Dentro de la ley integrada transfronteriza destaca la ampliación
del programa piloto de buques de patrulla conjunta -conocido como
Shiprider- en las vías fluviales compartidas.
Sin embargo, uno de los puntos polémicos de la nueva legislación
resulta la compartimentación de información biométrica a través del
sistema de cada país durante la solicitud de visados para
inmigración, destacó el rotativo.
Ante la exigencia de recabar más datos de inteligencia para ser
intercambiados, el Departamento de Seguridad Nacional canadiense ha
designado un oficial superior de enlace entre el departamento de
Inmigración y el de Ciudadanía (CIC) para proporcionar apoyo
técnico.
La recogida de datos biométricos de los solicitantes de visa
comenzará en 2013, apuntó la publicación.
Asimismo, el departamento de Inmigración estudia cómo las
instalaciones estadounidenses en el extranjero recogen variedad de
informaciones sobre los ciudadanos para otorgarles visas.

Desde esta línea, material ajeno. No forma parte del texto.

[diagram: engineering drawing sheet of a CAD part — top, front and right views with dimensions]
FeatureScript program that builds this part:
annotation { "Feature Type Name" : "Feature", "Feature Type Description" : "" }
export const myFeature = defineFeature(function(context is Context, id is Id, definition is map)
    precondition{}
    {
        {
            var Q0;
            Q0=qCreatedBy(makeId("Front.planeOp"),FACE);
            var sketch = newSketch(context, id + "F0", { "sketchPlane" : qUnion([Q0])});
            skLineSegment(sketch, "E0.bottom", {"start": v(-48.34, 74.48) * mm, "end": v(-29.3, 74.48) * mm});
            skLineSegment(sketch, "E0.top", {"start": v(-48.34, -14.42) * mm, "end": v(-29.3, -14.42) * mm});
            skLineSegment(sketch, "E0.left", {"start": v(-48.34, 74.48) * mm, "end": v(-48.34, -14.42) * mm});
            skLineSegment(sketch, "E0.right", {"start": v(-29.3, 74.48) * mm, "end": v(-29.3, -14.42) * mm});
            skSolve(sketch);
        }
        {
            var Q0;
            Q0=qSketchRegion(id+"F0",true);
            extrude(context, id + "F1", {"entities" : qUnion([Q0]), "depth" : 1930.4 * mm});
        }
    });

Un funcionario del gobierno conservador de Ottawa confirmó que
está buscando contratar a estadounidenses especializados en esta
materia.
Para 2014 se espera que ambas naciones puedan consultar sus bases
de datos para efectuar evaluaciones de riesgo de quienes realizan
trámites para cruzar la frontera, señaló la fuente.
Organizaciones de defensa de derechos civiles critican la
existencia de este tipo de control sobre los individuos, al
considerarlos violatorios de la privacidad de las personas.